[Drbd-dev] drbd 8.4.3: refcounter overflow on re-sync

Wed Sep 24 23:50:47 CEST 2014

On Wed, Sep 24, 2014 at 08:07:11PM +0200, PaX Team wrote:
> > > perhaps it's a consequence of the reaction from the kernel on the overflow
> > > which is equivalent to a SIGKILL with all that it implies (files and network
> > > connections get closed, etc).
> > 
> > That would be the result of the _ASM_EXTABLE()?
> > or what causes that "reaction"?
> 
> no, the extable mechanism is only used to re-enter the kernel in a known
> way to be able to report back on the detected refcount overflow. the actual
> reaction is in pax_report_refcount_overflow

Which is registered in the corresponding place in the exception table.
So yes.

> (you'll need a grsec or PaX tree

I browsed some PaX patch instead.

> to see its body, it's not in the upstream kernel). it basically logs details
> about the overflow (registers, process info, etc) then forces a SIGKILL into
> the task.
> 
> you can see its output in the original report in this thread in fact, this
> is what enabled me to figure out which atomic variable was involved and start
> a discussion about this case (FYI, i've since turned both variables into the
> 'unchecked' type).
> 
> > As the process in question in *this* case is a drbd kernel thread, it
> > does not much care about that KILL. It notices, clears it, and lives on.
> 
> grsecurity handles kernel tasks too via gr_handle_kernel_exploit but for
> the refcount overflow detection we specifically chose to ignore them for
> two reasons. first, in the typical exploit scenario of these kinds of bugs
> it's a userland process in whose context the refcount overflow triggers.

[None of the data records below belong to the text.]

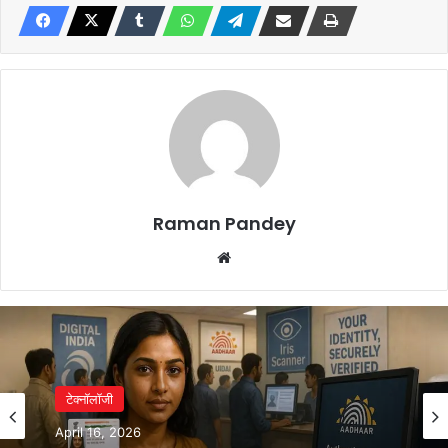
Raman Pandey
Website
टेक्नॉलॉजी
टेक्नॉलॉजी
April 15, 2026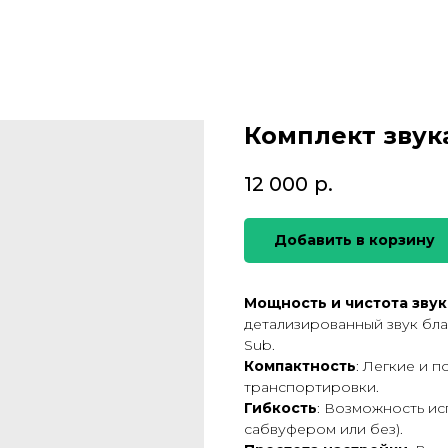
Комплект звука
12 000
р.
Добавить в корзину
Мощность и чистота звук
детализированный звук бла
Sub.
Компактность
: Легкие и 
транспортировки.
Гибкость
: Возможность ис
сабвуфером или без).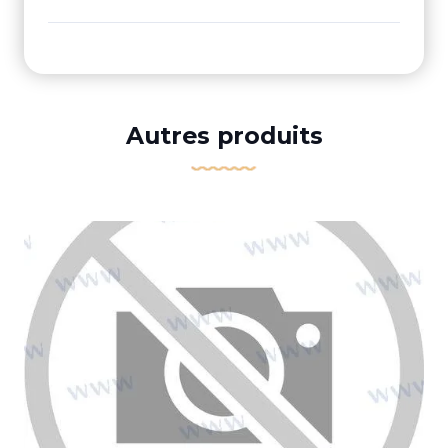
Autres produits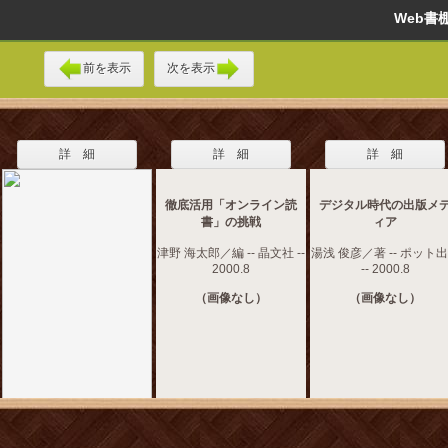
Web
前を表示
次を表示
詳 細
詳 細
詳 細
徹底活用「オンライン読
デジタル時代の出版メ
書」の挑戦
ィア
津野 海太郎／編 -- 晶文社 --
湯浅 俊彦／著 -- ポット
2000.8
-- 2000.8
（画像なし）
（画像なし）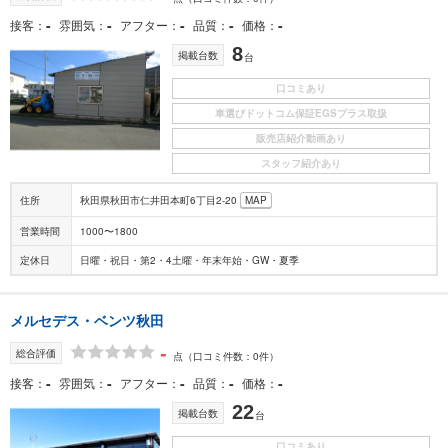
-
-
-
-
-
接客
雰囲気
アフター
品質
価格
8
掲載台数
台
口コミあり
車選びドットコム保証EGSプラス取扱
販売店紹介動画あり
スタッフ紹介あり
住所
秋田県秋田市仁井田本町6丁目2-20
MAP
営業時間
1000〜1800
定休日
日曜・祝日・第2・4土曜・年末年始・GW・夏季
メルセデス・ベンツ秋田
-
総合評価
点
（口コミ件数：0件）
-
-
-
-
-
接客
雰囲気
アフター
品質
価格
22
掲載台数
台
口コミあり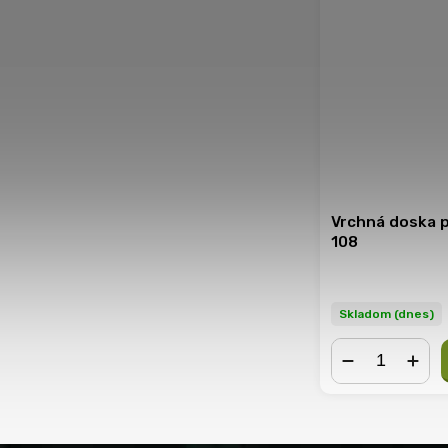
Vrchná doska 
108
Skladom (dnes)
−
+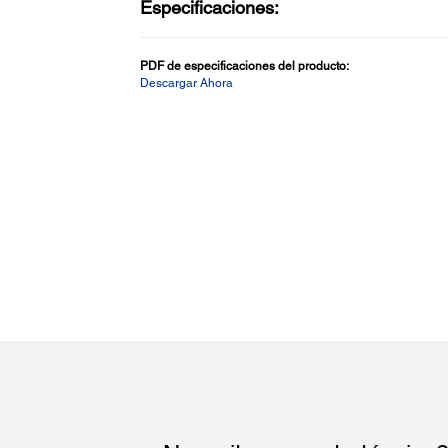
Especificaciones:
PDF de especificaciones del producto:
Descargar Ahora
Fuentes de Impresión:
Fuentes de impresión:
9 x 17 / 12 x 24
Capacidad de la columna:
Standard: Paper width 80mm: 48/64; Paper width58m
35/46
42 Column Mode: Paper width 80mm: 42/60; Paperwid
58mm: 42/31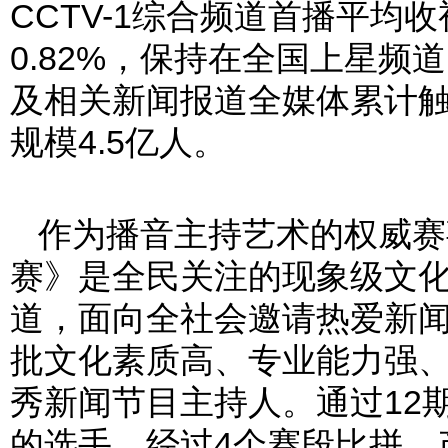
CCTV-1综合频道首播平均收
0.82%，保持在全国上星频
及相关新闻报道全媒体累计触达
规模4.5亿人。
作为播音主持艺术的权威赛
赛》是全民关注的现象级文
道，面向全社会邀请热爱新
批文化素质高、专业能力强
秀新闻节目主持人。通过12
的选手，经过4个赛段比拼，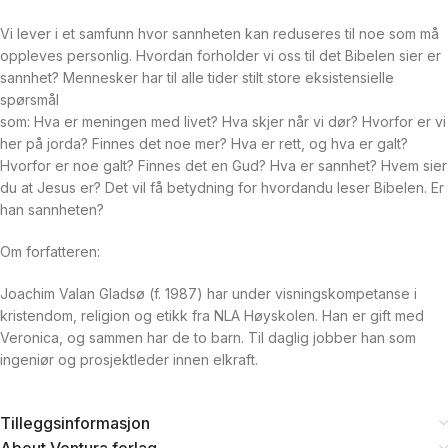
Vi lever i et samfunn hvor sannheten kan reduseres til noe som må
oppleves personlig. Hvordan forholder vi oss til det Bibelen sier er
sannhet? Mennesker har til alle tider stilt store eksistensielle
spørsmål
som: Hva er meningen med livet? Hva skjer når vi dør? Hvorfor er vi
her på jorda? Finnes det noe mer? Hva er rett, og hva er galt?
Hvorfor er noe galt? Finnes det en Gud? Hva er sannhet? Hvem sier
du at Jesus er? Det vil få betydning for hvordandu leser Bibelen. Er
han sannheten?
Om forfatteren:
Joachim Valan Gladsø (f. 1987) har under visningskompetanse i
kristendom, religion og etikk fra NLA Høyskolen. Han er gift med
Veronica, og sammen har de to barn. Til daglig jobber han som
ingeniør og prosjektleder innen elkraft.
Tilleggsinformasjon
About Ventura forlag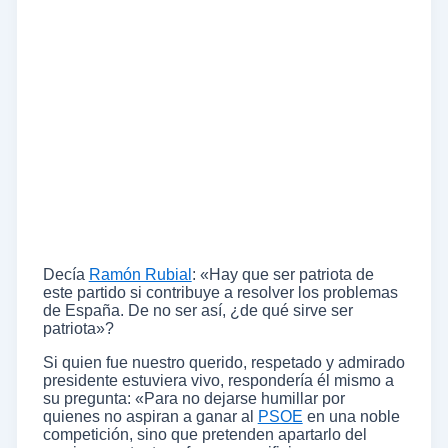
Decía
Ramón Rubial
: «Hay que ser patriota de
este partido si contribuye a resolver los problemas
de España. De no ser así, ¿de qué sirve ser
patriota»?
Si quien fue nuestro querido, respetado y admirado
presidente estuviera vivo, respondería él mismo a
su pregunta: «Para no dejarse humillar por
quienes no aspiran a ganar al
PSOE
en una noble
competición, sino que pretenden apartarlo del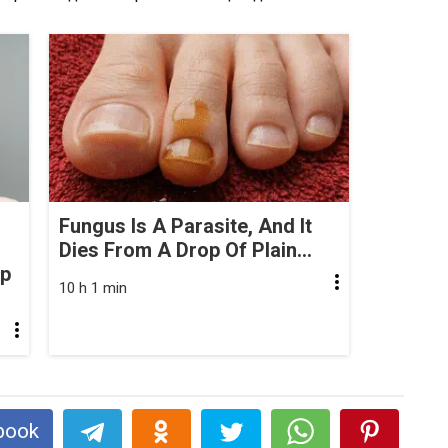
Fungus Is A Parasite, And It
Dies From A Drop Of Plain...
op
10 h 1 min
book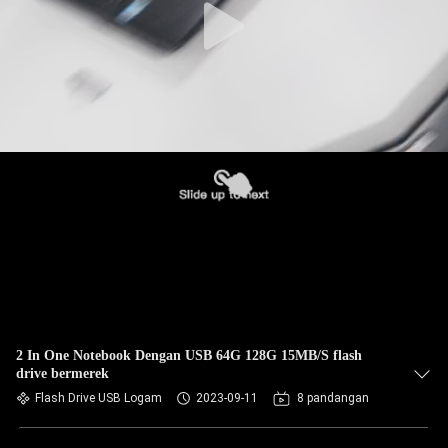
2 In One Notebook Dengan USB 64G 128G 15MB/S flash
drive bermerek
Flash Drive USB Logam
2023-09-11
8 pandangan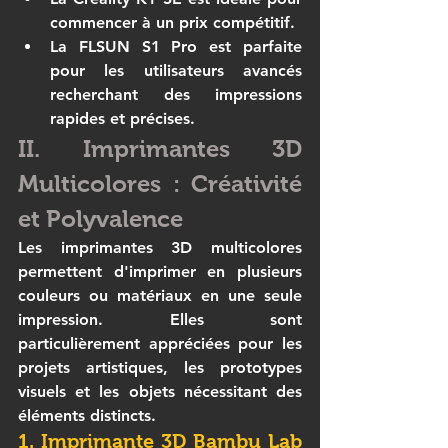
commencer à un prix compétitif.
La 
FLSUN S1 Pro
 est parfaite 
pour les utilisateurs avancés 
recherchant des impressions 
rapides et précises.
II. Imprimantes 3D 
Multicolores : Créativité 
et Polyvalence
Les imprimantes 3D multicolores 
permettent d'imprimer en plusieurs 
couleurs ou matériaux en une seule 
impression. Elles sont 
particulièrement appréciées pour les 
projets artistiques, les prototypes 
visuels et les objets nécessitant des 
éléments distincts.
1. Imprimante 3D Bambu Lab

Then I guess Marc is a very lucky guy...
Otherwise you had killed the whole box just because
it managed to sync the first TiB ;-)

> second, since this is an early detection (i.e., before any damage could
> have been done by an attack), the kernel state isn't corrupted yet and is
> thus recoverable, so it's not urgent to halt the system (which is otherwise
> necessary when unrecoverable state change occurs, think various forms of
> memory corruption, etc).
> 
> > But how would KILL'ing an innocent userland process improve the overall
> > situation?  Being a user land process, it cannot possibly be blamed for
> > an in-kernel counter overflow, so why even kill it?
> 
> notwithstanding the very few false positives that arise due to our 'secure
> by default' choice in handling atomic_t accessors (i actually blame the
> kernel's lack of a proper abstraction layer on top atomic_t ;), an exploit
> is anything but an innocent userland process and the proper way to handle
> it is to kill it and also ban the user account (all this is a configurable
> choice in grsecurity).

Carefully crafter exploits may be able to exploit PaX for a nice DoS,
provoking it to kill someone else instead, no?

I predicted earlier that this would not be a fruitful discussion.

Because where you come from, a dead system is better than "suspicious
behavior", and anyone that even only happens to be in the vicinity of
"suspicious behavior" will get shot as a precautionary measure --
"collateral damage, should not have been there in the first place,
really his own fault, what was he thinking" ;-)

(For arbitrary values^W^W empirically sampled values of suspicious)

And even though I sure can flex my mind, go those places,
think that way, I rather not.

Anyways, if it helps make the world a better place...
At least it's all just bits and entropy :)

Cheers,

	Lars